• WORK ITEM
Retype every entry below without pictures.
··· MATERIAL FOR THE TASK ···
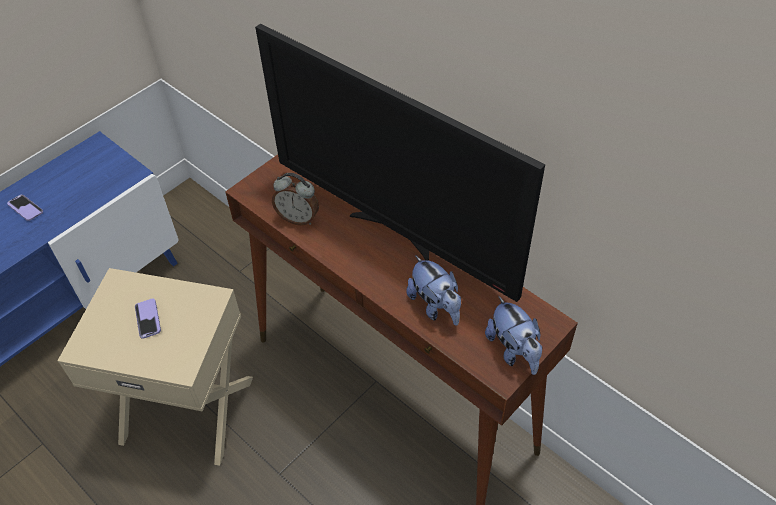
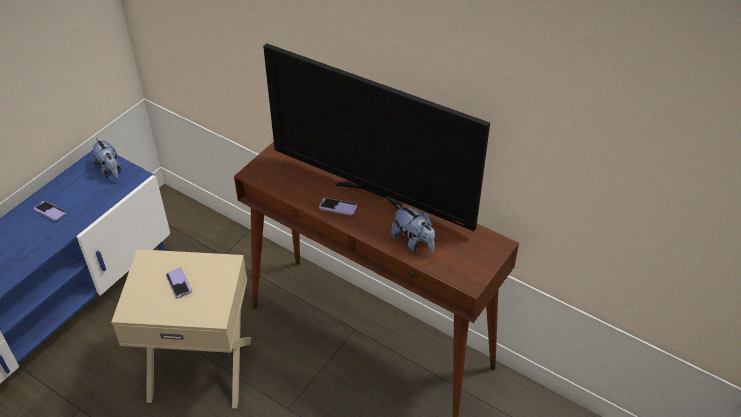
camera: 10 degrees left, 5 degrees down
alarm clock [272,173,319,225] -> none
plush toy [485,296,543,375] -> plush toy moved to [93,138,121,179]
none -> phone [319,198,357,215]

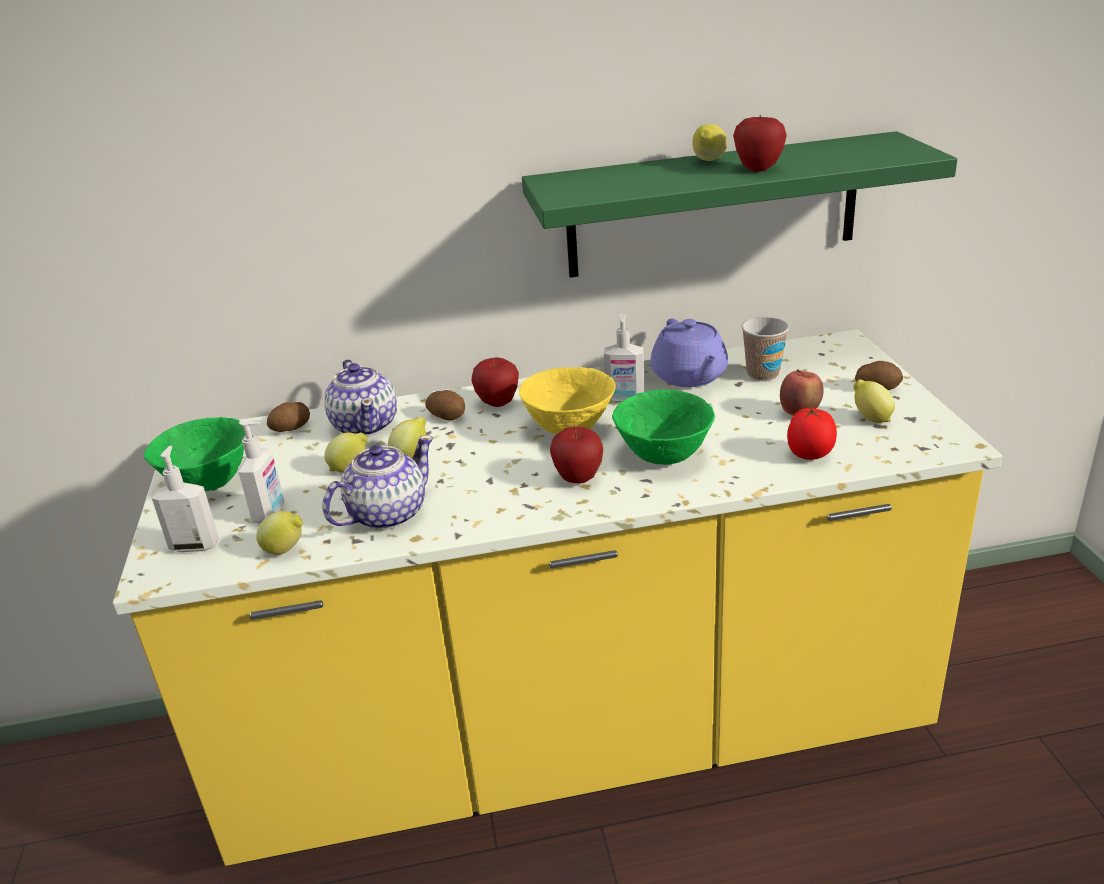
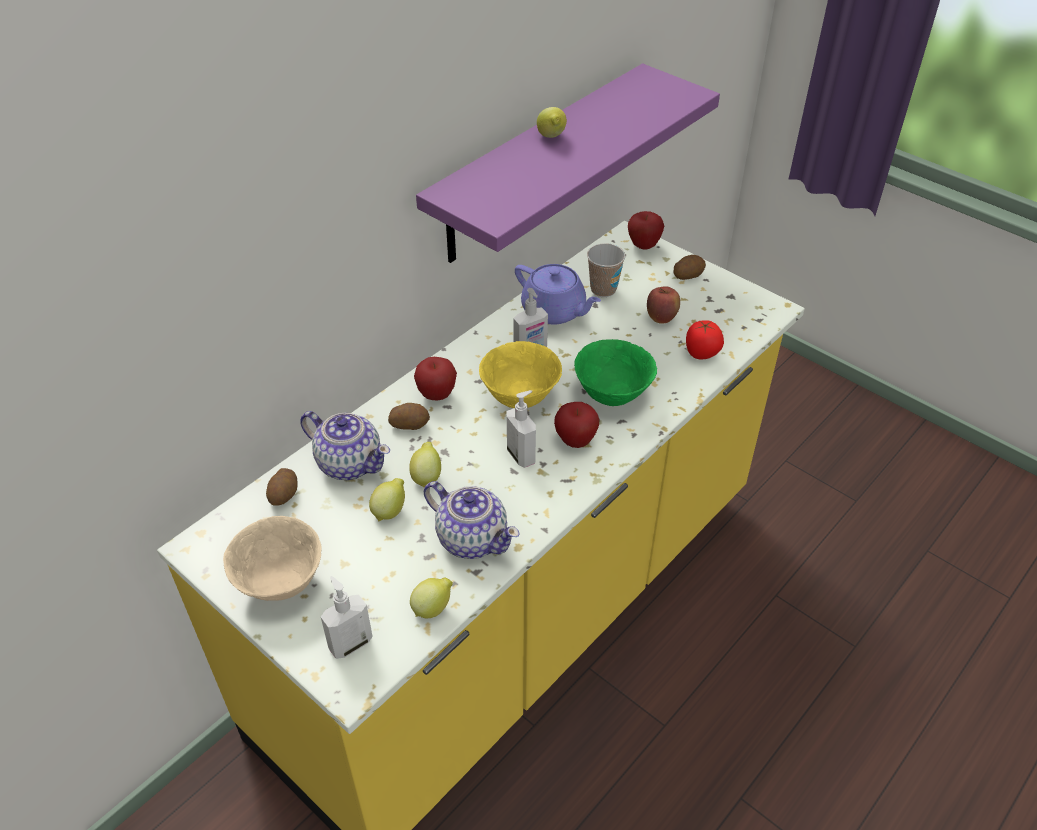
camera: 40 degrees left, 15 degrees up
green bowl [144,417,246,491] -> beige bowl [223,516,322,601]
soap dispenser [238,420,285,523] -> soap dispenser moved to [507,390,536,468]
teapot [323,435,434,530] -> teapot turned 120 degrees clockwise [424,481,520,559]
green shelf [522,131,957,278] -> purple shelf [416,64,720,263]
apple [733,114,787,172] -> apple moved to [628,211,664,250]
lemon [854,379,895,423] -> none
···
• EXERCISE RESPONSE
camera: 10 degrees left, 5 degrees down
alarm clock [272,173,319,225] -> none
plush toy [485,296,543,375] -> plush toy moved to [93,138,121,179]
none -> phone [319,198,357,215]

camera: 40 degrees left, 15 degrees up
green bowl [144,417,246,491] -> beige bowl [223,516,322,601]
soap dispenser [238,420,285,523] -> soap dispenser moved to [507,390,536,468]
teapot [323,435,434,530] -> teapot turned 120 degrees clockwise [424,481,520,559]
green shelf [522,131,957,278] -> purple shelf [416,64,720,263]
apple [733,114,787,172] -> apple moved to [628,211,664,250]
lemon [854,379,895,423] -> none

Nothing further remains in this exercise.